▶ _WHAT TO WORK ON_: Using the line that has "parliamentary secretary Kody Blois" as the starting point, print each line to the end of the material below word for word. Add no other lines.

▶ _DATA IN THIS EXERCISE_:
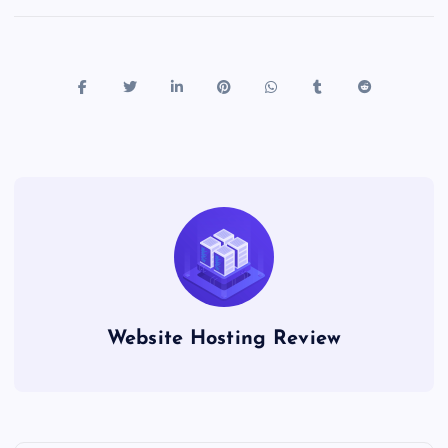
Website Hosting Review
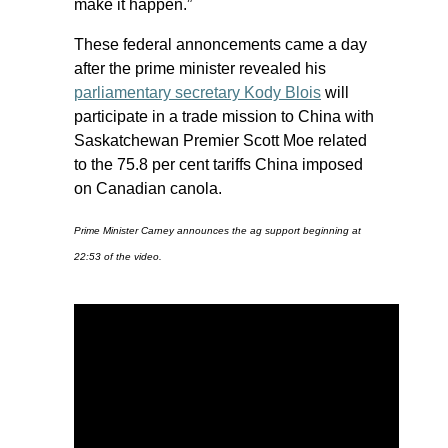
make it happen.”
These federal annoncements came a day
after the prime minister revealed his
parliamentary secretary Kody Blois
will
participate in a trade mission to China with
Saskatchewan Premier Scott Moe related
to the 75.8 per cent tariffs China imposed
on Canadian canola.
Prime Minister Carney announces the ag support beginning at
22:53 of the video.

▶ _THE ANSWER_:
parliamentary secretary Kody Blois
will
participate in a trade mission to China with
Saskatchewan Premier Scott Moe related
to the 75.8 per cent tariffs China imposed
on Canadian canola.
Prime Minister Carney announces the ag support beginning at
22:53 of the video.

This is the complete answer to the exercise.